I agree, it would be a great idea to have a list of advantages and disadvantages for each model in the notes. In the meantime can anyone help with this? Thanks
Hi, To add to this I am confused with how to work out if a model meets these criteria... I am looking at April2014 Paper Q5(i) dr = (mu)rdt + (sigma)dZt How suitable is this model for the short rate? The solution states: 1 - Interest rates may be positive 2 - the model is computationally tractable 3- the model wont give a realistic range of yield curves 4- It wont fit historical data well 5 - It cannot be calibrated to current market data 6- It is not very flexible 7- It is arbitrage Free Can someone explain how you know these about the model??? Am I missing something obvious? As the solution does not even hint at any calculations need to be done for this - ie. you should be able to instinctively tell... Thanks in advance
Yes, I don't think these are properties are all obvious. 1. Even if mu is positive and r(t) will tend to drift upwards, a long run of negative values for dZt could still make r(t) go negative. 2. It's tractable because it is a one-factor model, i.e. it has only one Zt term, and so is simpler than models with two or more factors. 3-6. Are also all likely to be true because it's a one-factor model, i.e. a simple and not very realistic model. 7. I'm not sure from looking at the SDE why it should be arbitrage-free?
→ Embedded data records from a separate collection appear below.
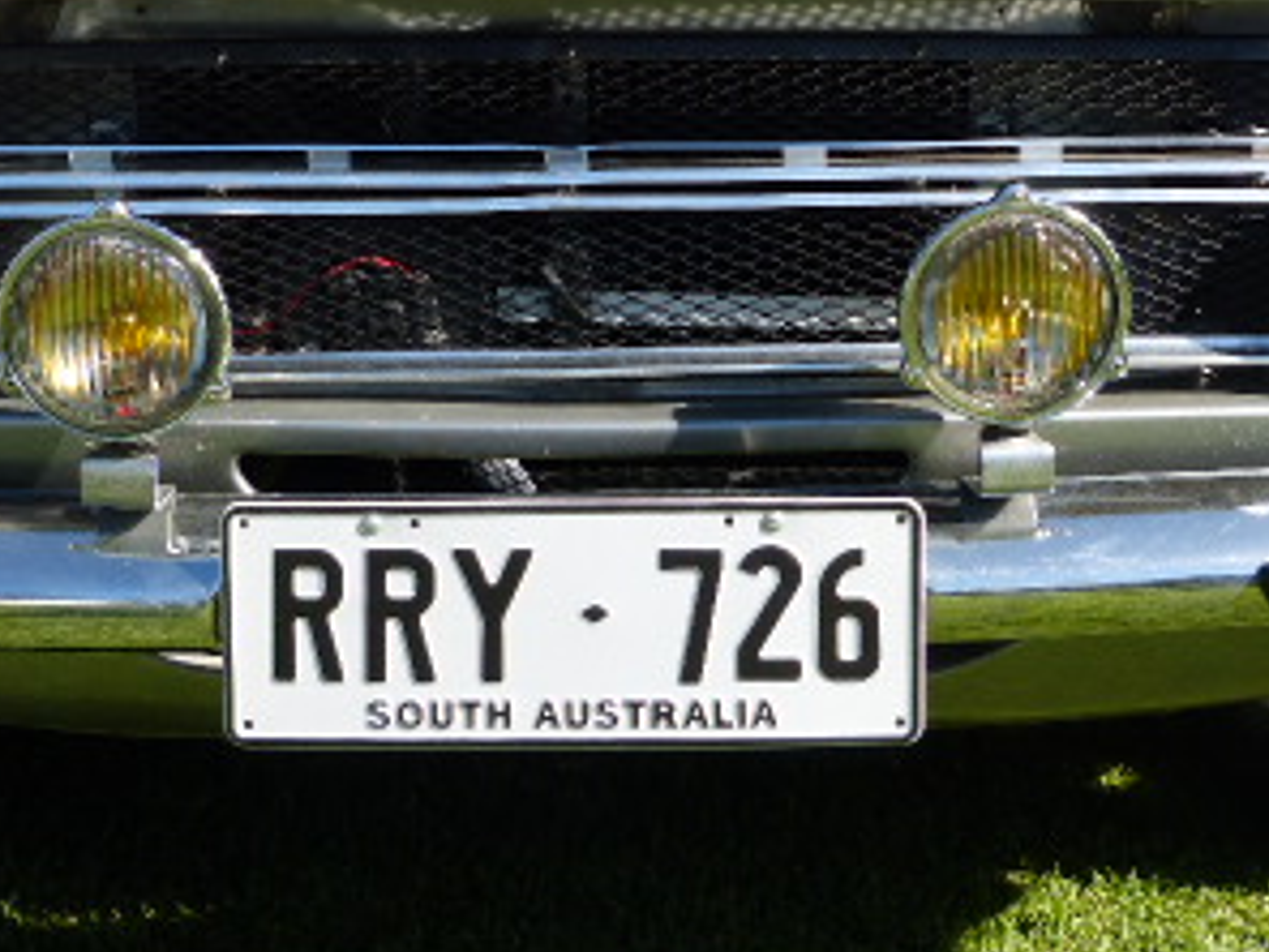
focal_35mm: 54
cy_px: 214
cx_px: 617
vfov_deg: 26.6
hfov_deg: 35.5
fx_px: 1980
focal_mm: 4.5
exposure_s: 1/500
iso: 100
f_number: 4
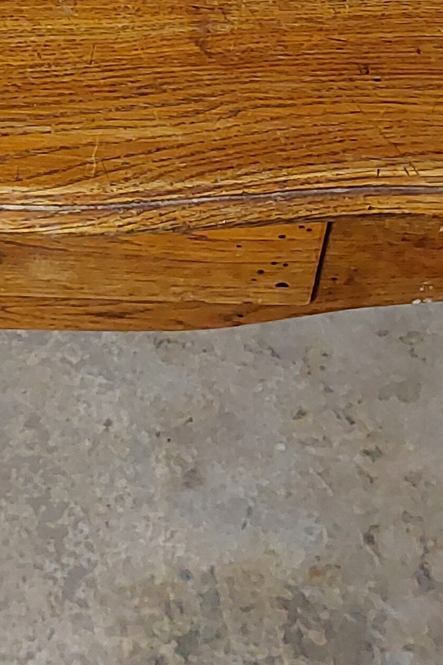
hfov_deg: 14.0
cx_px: -22
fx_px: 1771
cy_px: 59
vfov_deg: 20.8
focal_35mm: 96
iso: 1000
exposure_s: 1/25
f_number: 1.8
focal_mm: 5.23
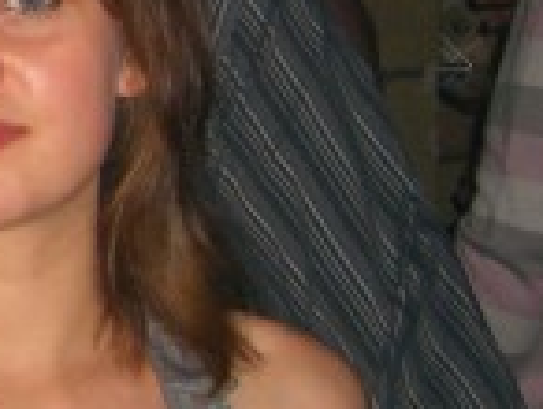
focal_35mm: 156
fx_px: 2451
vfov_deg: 9.5
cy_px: -33
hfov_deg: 11.6
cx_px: -487
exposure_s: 1/60
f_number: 2.8
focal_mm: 7.9
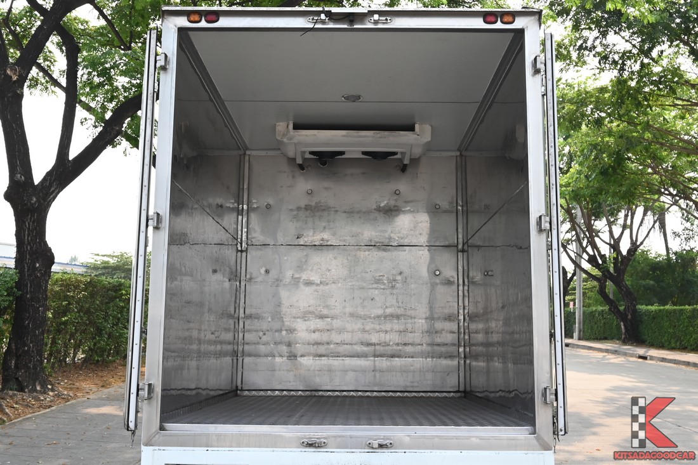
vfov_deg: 35.0
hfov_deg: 50.7
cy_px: 232
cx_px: 349
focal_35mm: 38
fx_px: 737
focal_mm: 25.5
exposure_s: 1/320
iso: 640
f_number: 9
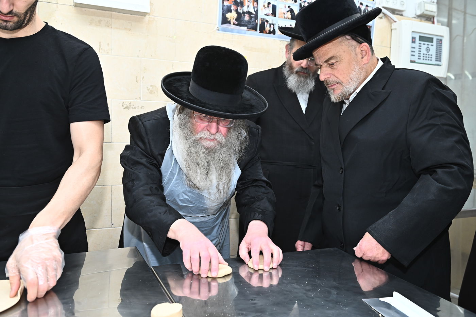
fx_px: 423
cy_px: 158
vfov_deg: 41.1
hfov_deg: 58.7
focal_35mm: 32
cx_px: 238
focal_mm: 32
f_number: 5
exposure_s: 1/200
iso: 1250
I have the same doubt. Could someone clear up how we arrive at the given conclusions for properties 1 and 7?
For 1. the Examiners Report actually says "Interest rates may not be positive". So, Whippet1's explanation is perfectly correct. For 7. comparing the SDE in (i), with the SDE for the Vasicek model given later in the question, we see that these match up if we set mu in the Vasicek model SDE equal to 0, and then equate "a" in the Vasicek model with minus "mu" in the first model. Then the model asked about in (i) is really just a Vasicek model in disguise. Since we're told in the notes that the Vasicek model is arbitrage-free (though this is not proved for us), then the model in (i) is arbitrage-free too.